The big cans, properly stored will preserve the food for a good long time, as much as ten years.

I think I would consider leaving it in the big cans for now but make provisions to repack/store/freeze etc. when you open the cans in the future.

JMHO


----------



## BasecampUSA (Dec 26, 2010)

I agree with swede... we buy a lot of big cans at Restuarant Depot for bulk, case lots and other storage to save money (a LOT cheaper than Sam's etc. - just get a "catering" tax number from you state, whether you have the business or not, tha will get you a buyers card at Restaurant Depot).

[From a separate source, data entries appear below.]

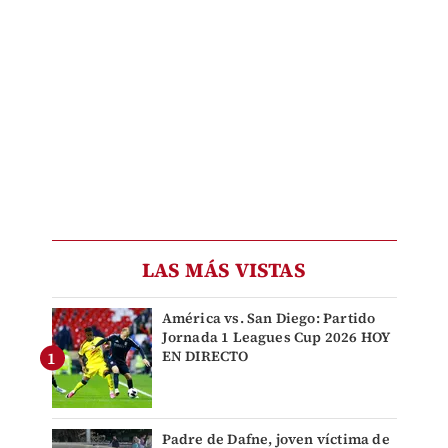
LAS MÁS VISTAS
América vs. San Diego: Partido
Jornada 1 Leagues Cup 2026 HOY
EN DIRECTO
Padre de Dafne, joven víctima de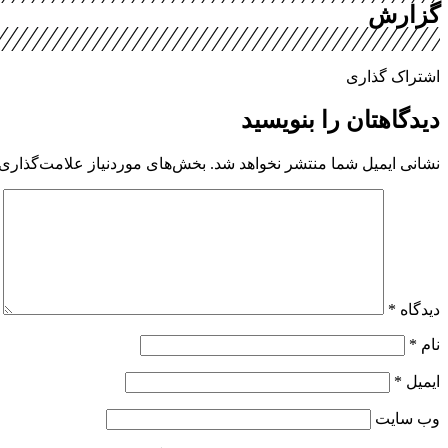
گزارش
اشتراک گذاری
دیدگاهتان را بنویسید
نشانی ایمیل شما منتشر نخواهد شد.
بخش‌های موردنیاز علامت‌گذاری 
دیدگاه
*
نام
*
ایمیل
*
وب‌ سایت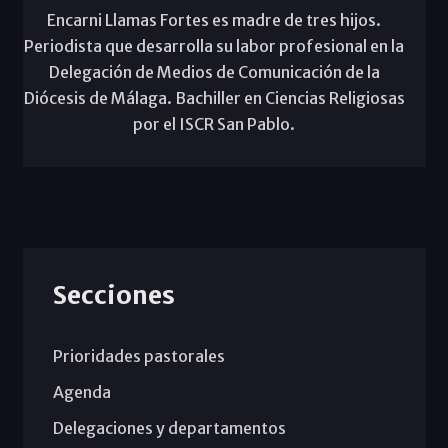
Encarni Llamas Fortes es madre de tres hijos.
Periodista que desarrolla su labor profesional en la
Delegación de Medios de Comunicación de la
Diócesis de Málaga. Bachiller en Ciencias Religiosas
por el ISCR San Pablo.
Secciones
Prioridades pastorales
Agenda
Delegaciones y departamentos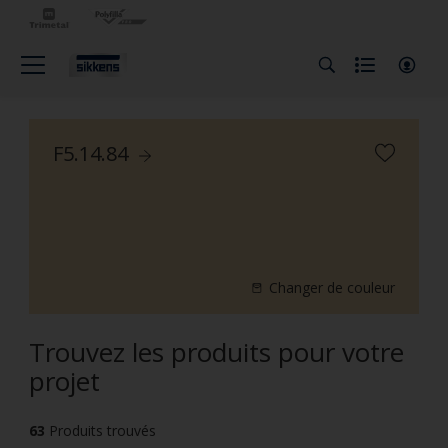
F5.14.84
Changer de couleur
Trouvez les produits pour votre
projet
63
Produits trouvés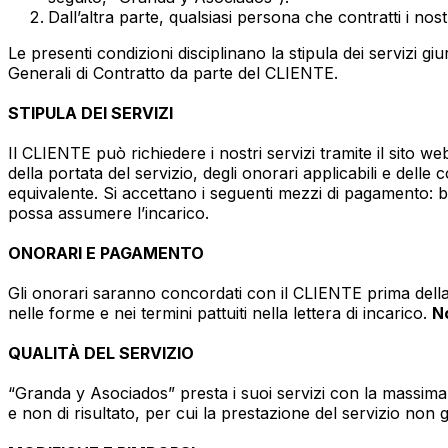
Dall’altra parte, qualsiasi persona che contratti i nostr
Le presenti condizioni disciplinano la stipula dei servizi gi
Generali di Contratto da parte del CLIENTE.
STIPULA DEI SERVIZI
Il CLIENTE può richiedere i nostri servizi tramite il sito 
della portata del servizio, degli onorari applicabili e dell
equivalente. Si accettano i seguenti mezzi di pagamento: 
possa assumere l’incarico.
ONORARI E PAGAMENTO
Gli onorari saranno concordati con il CLIENTE prima della 
nelle forme e nei termini pattuiti nella lettera di incarico.
No
QUALITÀ DEL SERVIZIO
“Granda y Asociados” presta i suoi servizi con la massima 
e non di risultato, per cui la prestazione del servizio non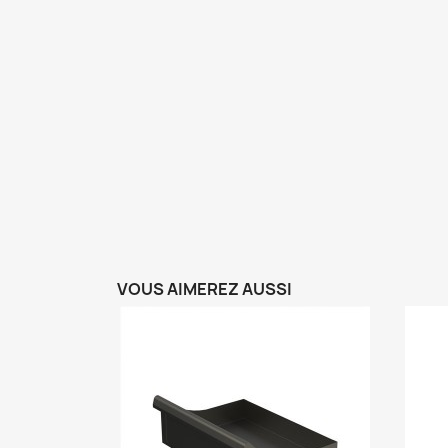
VOUS AIMEREZ AUSSI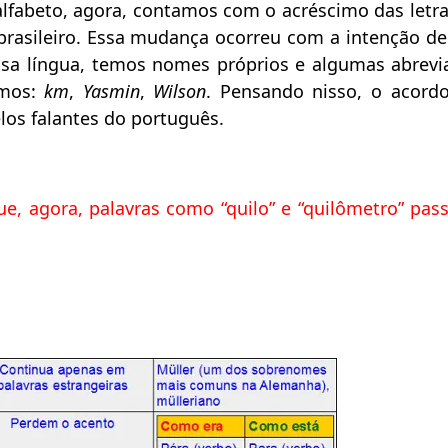
alfabeto, agora, contamos com o acréscimo das letr
 brasileiro. Essa mudança ocorreu com a intenção de
sa língua, temos nomes próprios e algumas abrevi
emos:
km
,
Yasmin
,
Wilson
. Pensando nisso, o acord
pelos falantes do português.
que, agora, palavras como “quilo” e “quilômetro” pas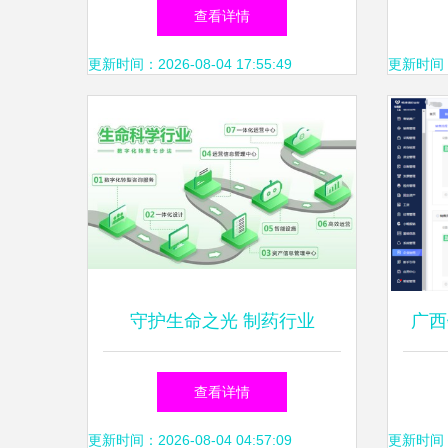
技术，驱动企业数字化智造升
与专
查看详情
级
更新时间：2026-08-04 17:55:49
更新时间：20
守护生命之光 制药行业
广西
的“痛”与“药”，信息技术咨询
术咨
查看详情
如何破局
更新时间：2026-08-04 04:57:09
更新时间：20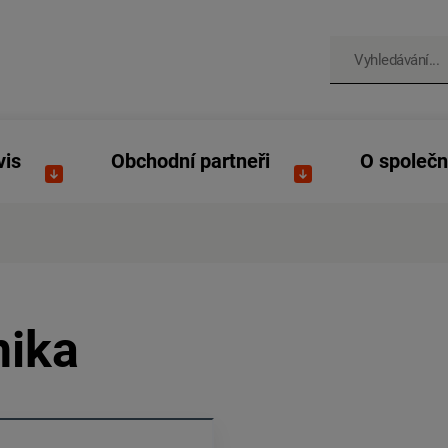
vis
Obchodní partneři
O společn
nika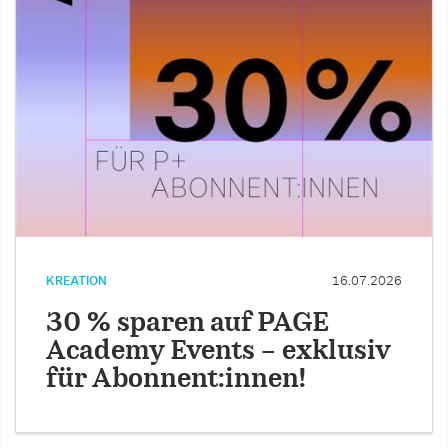
KREATION
16.07.2026
30 % sparen auf PAGE
Academy Events – exklusiv
für Abonnent:innen!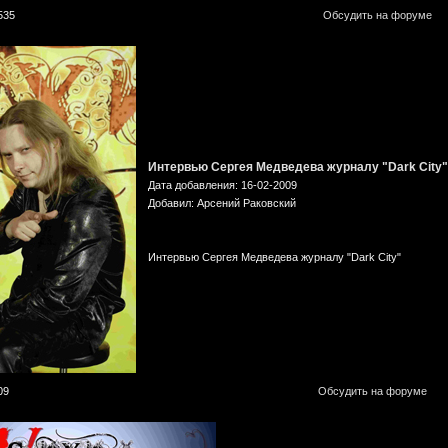
535
Обсудить на форуме
Интервью Сергея Медведева журналу "Dark City"
Дата добавления: 16-02-2009
Добавил: Арсений Раковский
Интервью Сергея Медведева журналу "Dark City"
09
Обсудить на форуме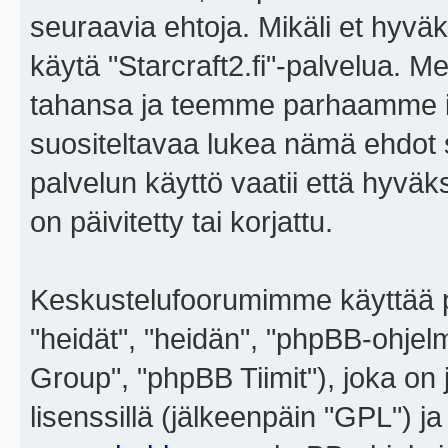
seuraavia ehtoja. Mikäli et hyväks
käytä "Starcraft2.fi"-palvelua. 
tahansa ja teemme parhaamme i
suositeltavaa lukea nämä ehdot sä
palvelun käyttö vaatii että hyvä
on päivitetty tai korjattu.
Keskustelufoorumimme käyttää p
"heidät", "heidän", "phpBB-ohje
Group", "phpBB Tiimit"), joka on j
lisenssillä (jälkeenpäin "GPL") j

DON'T buy *acid foods *to store in cans... we have big had disasters with:

Tomatoes
Pineapples and pineapple juice
Other acidic juices
Sauerkraut (obviously)
etc. etc.

If any cans bulge THROW THEM OUT -the botulin will poison and kill you.


----------



## Ezmerelda (Oct 17, 2010)

I checked at Patrice's blog, and she agrees with Swede when it comes to fruits and veggies, as far as further loss of nutrients and texture is concerned, but she _thinks_ beans would tolerate re-canning better.

I believe she said that she's only done re-canning with mustard and ketchup so far, (both high-acid, partially liquefied foods).

As Swede said, the better strategy might be to plan ahead for the leftovers, and keep the cans intact, to be safe.


----------



## Centraltn (Feb 21, 2011)

Yrs ago I tried recanning some of those great big cans of stuff. All it did was make it last longer but it enhanced the taste of the can they were in. Had to throw em out.


----------



## Asatrur (Dec 17, 2008)

Wow, just finished our inventory and we have a ton o stuff, but now the next challenge is take that list and try and shoehorn it into this list, which are the numbers just about every storage calculator gives us. Ideas on how to do this including food substitutions i.e. 25 lbs of millet would go where?
Oh, did I tell you how much I love you guys :beercheer:
WHEAT	150	POUNDS	600
RICE	50	POUNDS	200
OTHER GRAINS	100	POUNDS	400
LEGUMES	60	POUNDS	240
SHORTENING	4	POUNDS	16
VEGETABLE OILS / POWDERED BUTTER	2	GALLONS	8
MAYONNAISE / SALAD DRESSING	3	QUARTS	12
PEANUT BUTTER	4	POUNDS	16
WHITE AND BROWN SUGAR	43	POUNDS	172
OTHER SUGARS	20	POUNDS	80
MILK	75	POUNDS	300
VEGGIES	185	POUNDS	740
FRUIT	185	POUNDS	740
BAKING POWDER	1	POUNDS	4
BAKING SODA	1	POUNDS	4
YEAST	0.5	POUNDS	2
SALT	5	POUNDS	20
VINEGAR	0.5	GALLONS	2


----------